Oh and thanks for the comment, it really meant a lot that someone I only know in a "friend-of-a-friend" way would share such a personal story. Us post-Christians need to form a support group or something.

forrest said...

I know, we

forrest said...

still trying to figure this system out. i know, we X-X-ians lost our communities when we left our "faith." You may or may not have said, "we post-Christians need to form a support group or something" half jokingly, but it's true. When i first came back from Africa, I had this unformed understanding of my identity as an American white Chistian woman (as opposed to a poor African of any sex or religion). I felt bitter about the fact that I would never fall between the cracks because I had such a tight-knit support group of people who know people who have heard of my parents. And no matter what I do or where I go, I will always have the basics provided for me (not in a wealthy way...despite the Evangelical ideal of sharing with your brothers and sisters, we are or were a very stingy lot, on the whole). Even now, my parents' old dentist gives me fifty percent off my teeth. Ha. And sometimes my parents' old doctor sees me for free. Each and everyone of those words that defines or defined me publicly--"American," "white,"
"Christian," and "female"--kept me safe. Now that so many people know I'm not longer Christian, I've lost, in some ways, the major part of that net. The ones who keep me at their side, no matter what I say to them, they are my heroes. An old professor, my old pastor's wife, some of my friends. The others i'm sad for, and maybe someday, when we all grow up a little more, we'll come back around to each other and laugh about old times and venture into new ones together. In the meantime, I have no community and don't even know where to begin looking. Especially since i'm generally unemployed (working on becoming consistently self-employed).
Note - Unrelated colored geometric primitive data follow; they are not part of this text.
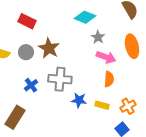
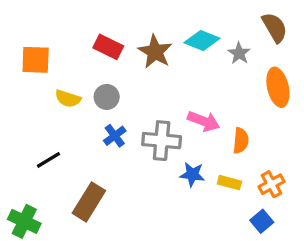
gray star: (98, 37) -> (239, 53), moved
brown star: (49, 48) -> (155, 52), moved
pink arrow: (106, 57) -> (204, 121), moved
blue cross: (31, 85) -> (115, 136), moved

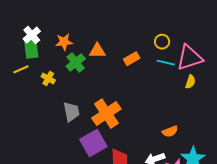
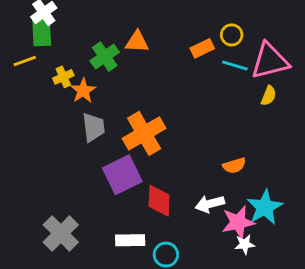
orange star: (64, 42) -> (83, 91), moved, turned -30
orange rectangle: (132, 59) -> (202, 48), moved
yellow cross: (48, 78) -> (63, 77), turned 32

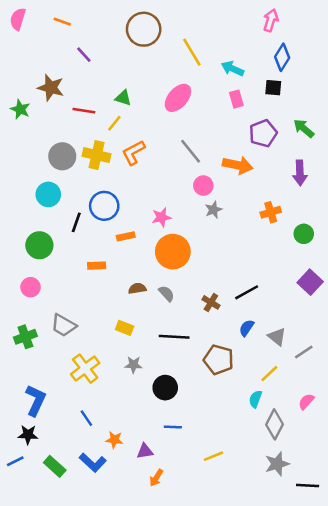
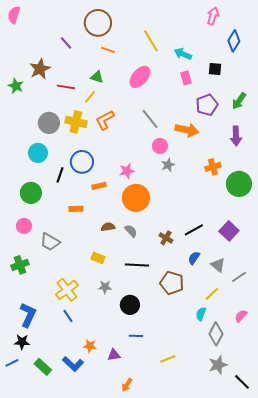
orange line: (62, 22) -> (108, 50), moved
brown circle: (144, 29) -> (98, 23), moved
blue diamond: (282, 57) -> (234, 41), moved
brown star: (51, 88) -> (40, 69), turned 30
green arrow: (304, 128) -> (239, 101), turned -96
green circle: (304, 234) -> (239, 184), size x1.6
purple square: (310, 282) -> (229, 231), moved
gray trapezoid: (64, 325) -> (50, 242), moved
blue line: (86, 418) -> (68, 316), moved
orange arrow: (156, 478) -> (127, 385), moved
black line: (308, 485) -> (242, 382), turned 42

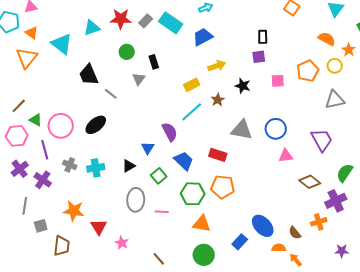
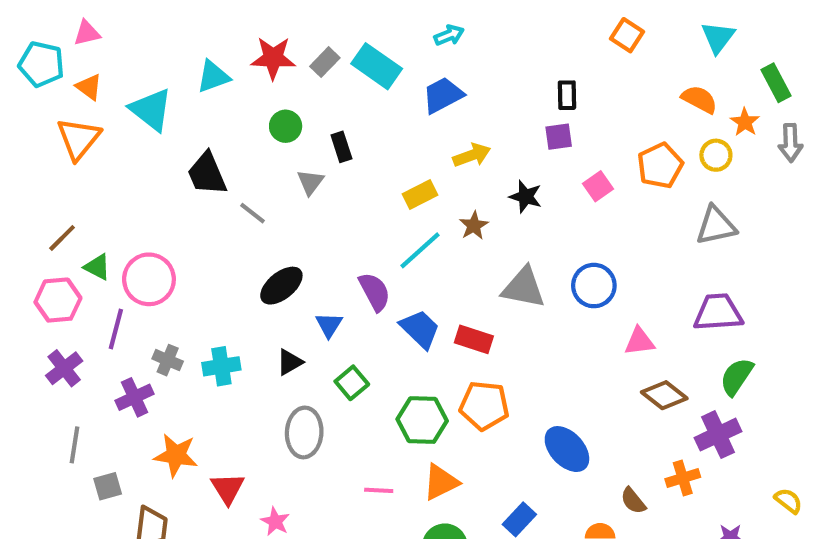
pink square: (278, 81) -> (598, 186), turned -32
black ellipse: (96, 125) -> (281, 286), moved
purple trapezoid: (322, 140) -> (718, 312), moved, turned -65
purple line: (45, 150) -> (116, 329), turned 30
pink triangle: (286, 156) -> (639, 341), moved
blue trapezoid: (184, 161) -> (420, 329), moved
purple cross: (43, 180) -> (134, 397), moved, turned 30
pink line: (162, 212) -> (379, 490), moved
orange triangle: (202, 224) -> (441, 482), turned -36
blue ellipse: (263, 226) -> (567, 449), moved

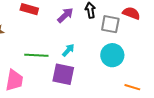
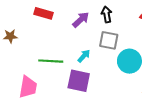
gray square: (110, 24) -> (109, 40), moved

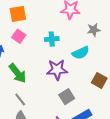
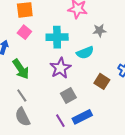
cyan cross: (52, 39) -> (57, 37), size x1.5
purple star: (57, 70) -> (60, 68), turned -30

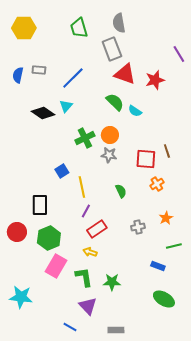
Anyway, the "cunt" movement sounds genius. And I like it. I'm going to push it with my women and open-to-change men. And you're right about the bitch thing too. I have this constant tension in me, especially during my period, where I feel sorry and sometimes ashamed that i'm acting the way I am, or when i feel like i'm using my hormones as an excuse when there's never an excuse and i should always be in control, but it's not the way it is, anyway, and i hate feeling like the submissive woman, the peacemaker, homemaker, lifebringer, strong one. I love it too, at the same time. Whatever.

Nice to make your acquaintance. I'm sure we'll meet someday. You can always accompany Lauren over here when she comes to visit.